How to label overlapping objects for deep learning model training


I am training yolov3 to detect a custom object (chickens). In a lot of my training images I have overlapping chickens (can only see a partial chicken etc). Is there a common practice for how to label the data (bounding box) in these cases? Should you only label the portion of the image which you can see?


Posted 2019-03-21T15:08:45.757

Reputation: 153



There is no common practice in labeling the bounding boxes. It is always problem dependent. For example, if you want to count the chickens then you should also label the whole chicken as one instance of a chicken. If you simply what to detect if there is a chicken in the picture you should label the unoccluded part.

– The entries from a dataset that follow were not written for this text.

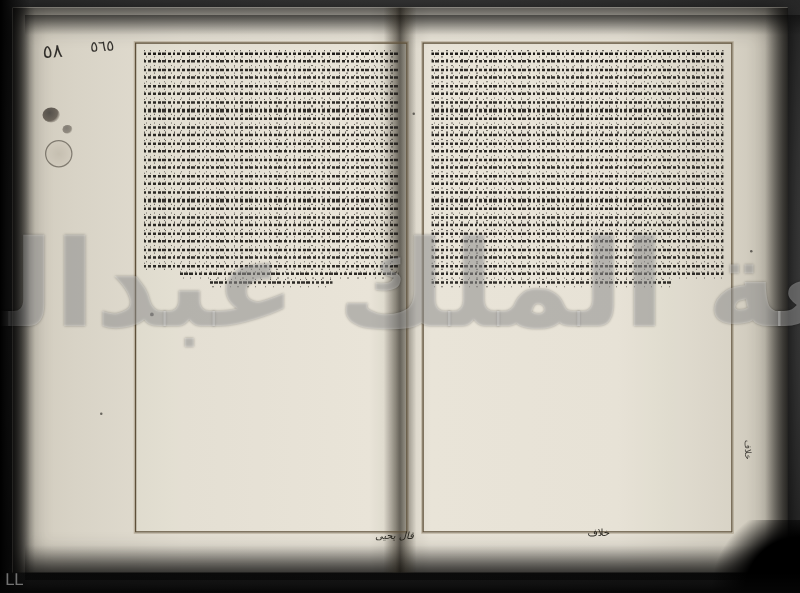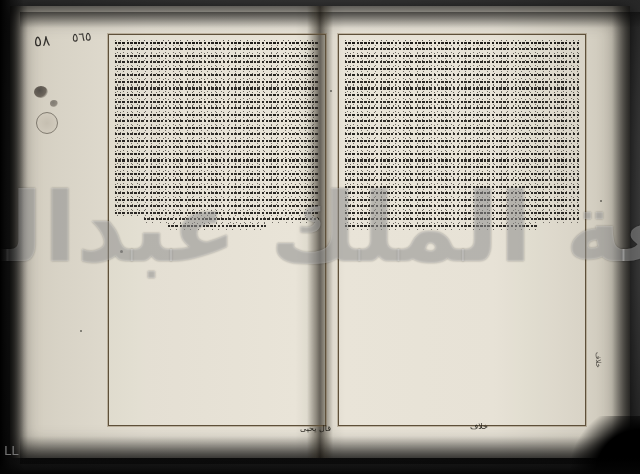--- a/index.html
+++ b/index.html
@@ -125,7 +125,7 @@
     font-family:"DejaVu Serif",serif;
   }
   .catch.r{left:470px;top:422px;}
-  .catch.l{left:300px;top:424px;}
+  .catch.l{left:300px;top:424px;font-style:italic;}
 
   
   .watermark{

You have to think about your problem. What is the goal of the algorithm? Could a human do the task without imagining where the rest of the object is? You should also consider the pixel imbalance for your problem. In general, the first method is a harder task than the second method because even humans have problems in labeling the bounding box for occluded objects. Hence, you will have a lot of variance due to this factor. If you label only what you see the bounding box labeling will be more reliable. As far as I know, the PASCAL Visual Object Classes data set which was used in the YOLO publication did only label what you can see and not what is occluded.

BTW I hope your task aims to improve the live quality of the chickens. It would be a shame if machine learning would be used to harm them.


Posted 2019-03-21T15:08:45.757

Reputation: 1 254